§ **Source text**:
Ingredient Four – Managing Your Cash

Monthly cash receipts seldom match what was budgeted and it is not unusual that during some months, cash outflow will exceed inflow. (Like July and August…)

Not preparing for this may force a church to:

  • Dip into savings or investment accounts
  • Pay bills late
  • Borrow money.
  • Dip into designated accounts (AKA – World War III!)

One way to avoid having to resort to these measures is using a monthly cash budget. This is a fairly simple process of developing a “budget within a budget”.  Using historical data:

  • Estimate the next month’s receipts
  • Estimate the next month’s expenses
  • Compare the net amount to cash on hand
  • Make adjustments as necessary based on the shortfall amount

Ingredient Three – Controlling Expenses

Even though we started with keeping an eye on receipts, most of the budget busts I have seen have been in this area.  Stories are legendary about ministers with little regard to the budget process and some of the budget bypassing techniques they employ can be quite creative.  Many of these situations I have helped churches work through if the church has simply understood this: A formal bill paying and approval system is a must!   

A strong bill-paying system must clearly document:

  • Who authorized the purchase of goods or services
  • Who received the goods and compared them to the original order
  • Who compares the invoice with the authorization?

§ **Collected data**:

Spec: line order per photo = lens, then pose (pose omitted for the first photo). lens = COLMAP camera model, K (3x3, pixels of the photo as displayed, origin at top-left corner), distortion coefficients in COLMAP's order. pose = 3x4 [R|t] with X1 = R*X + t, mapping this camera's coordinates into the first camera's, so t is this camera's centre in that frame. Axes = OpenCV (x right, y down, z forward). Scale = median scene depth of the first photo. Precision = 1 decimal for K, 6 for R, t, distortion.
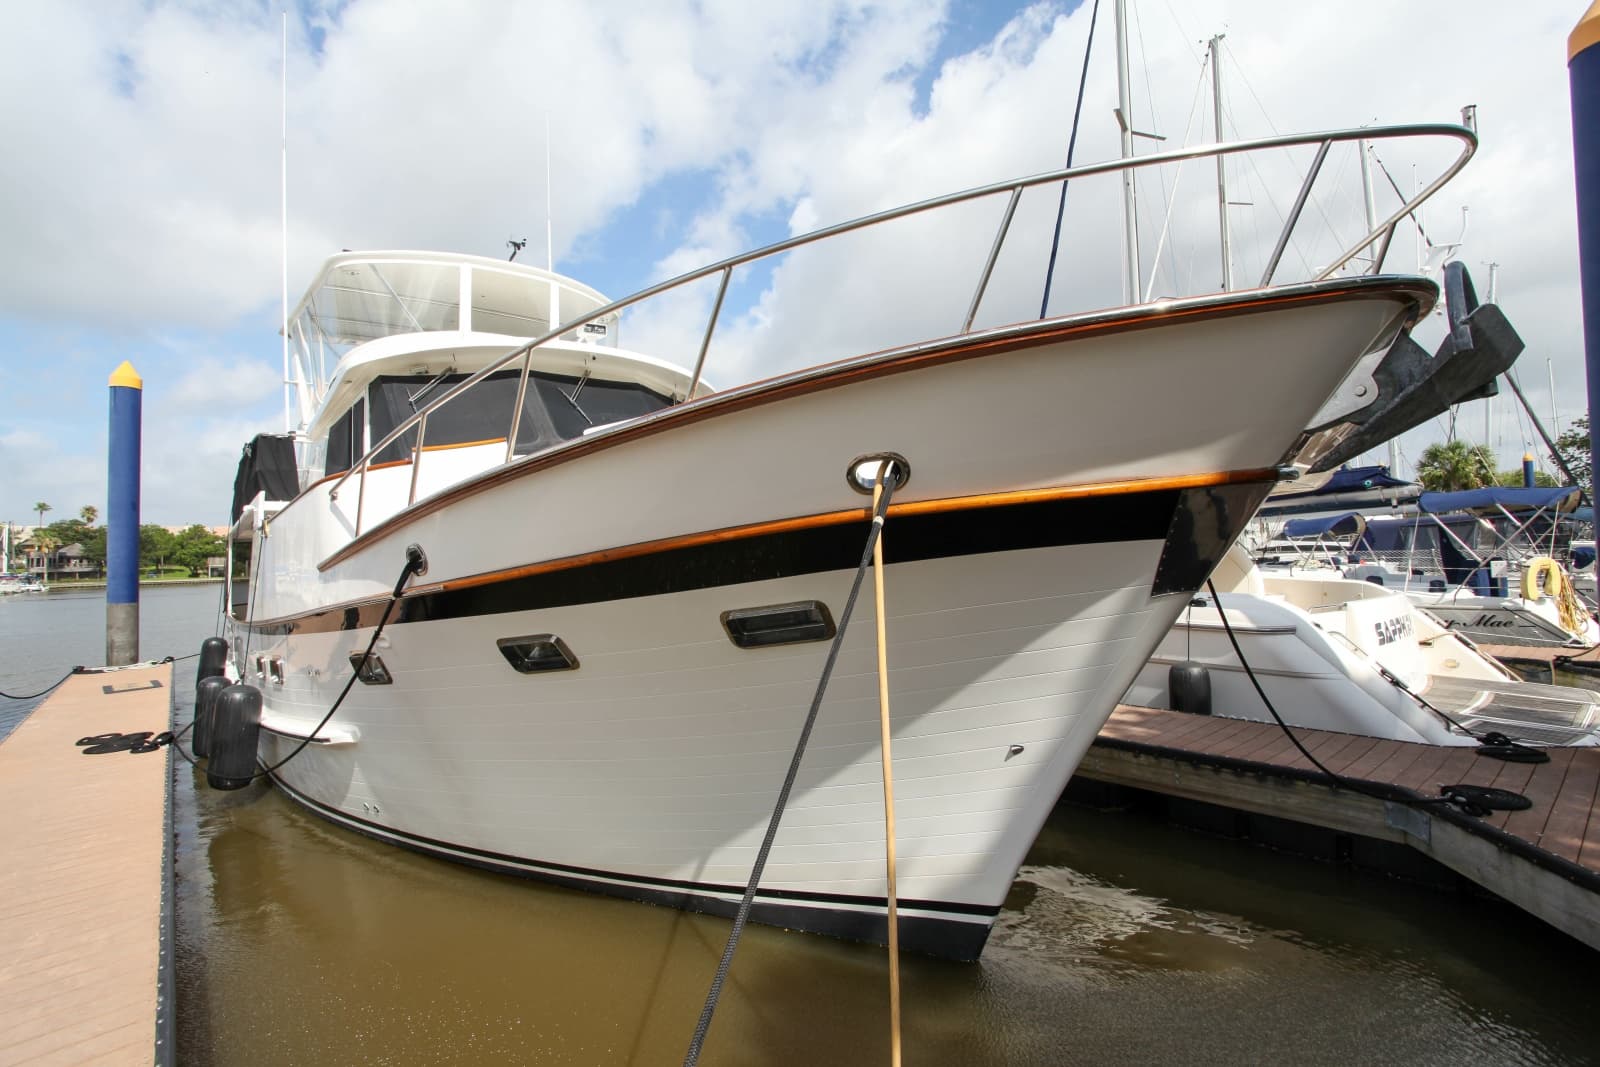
lens RADIAL K [[776.5, 0, 798.6], [0, 776.5, 536.2], [0, 0, 1]] dist [-0.065386, 0.028447]
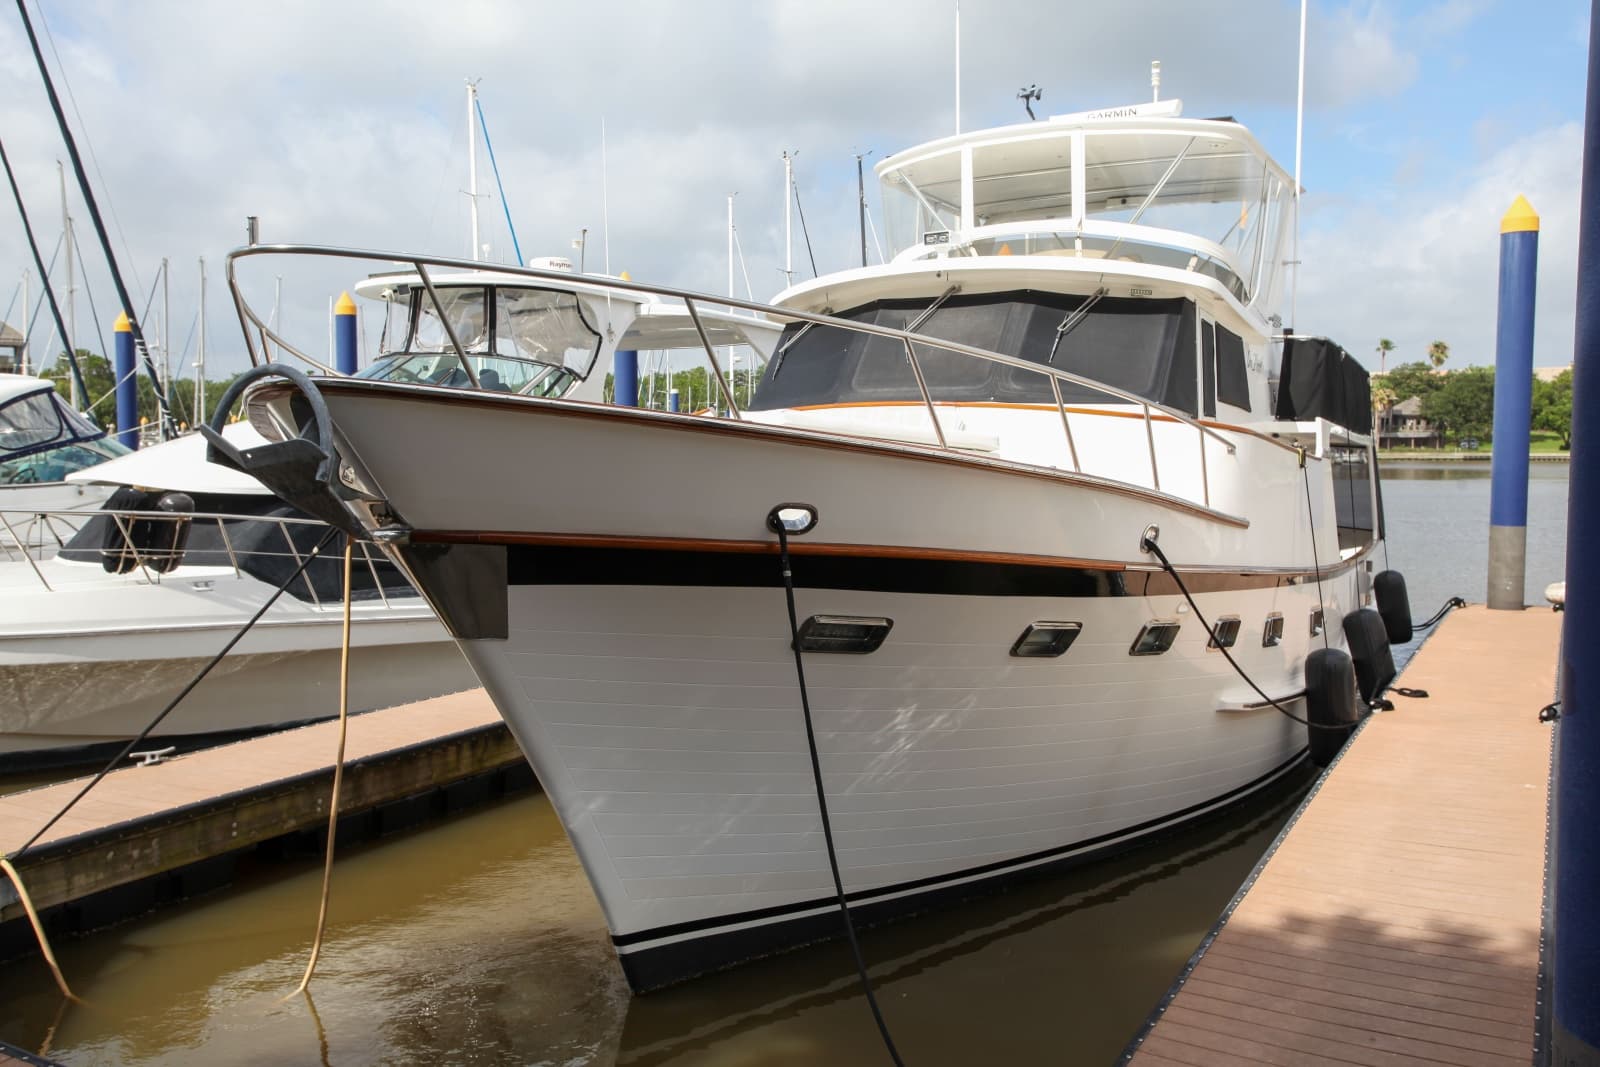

§ **Task 1**: In the church budgeting text, which months are named as times when cash outflow may exceed inflow?
§ **Task 2**: List every step the church budgeting text gives for building a monthly cash budget from historical data.
§ **Task 3**: Reproduce the church budgeting text verbatim, everything from "Ingredient Four –" down to "July and August…)".

§ **Worked solution 1**: July and August.

§ **Worked solution 2**:
- Estimate the next month’s receipts
- Estimate the next month’s expenses
- Compare the net amount to cash on hand
- Make adjustments as necessary based on the shortfall amount

§ **Worked solution 3**:
Ingredient Four – Managing Your Cash

Monthly cash receipts seldom match what was budgeted and it is not unusual that during some months, cash outflow will exceed inflow. (Like July and August…)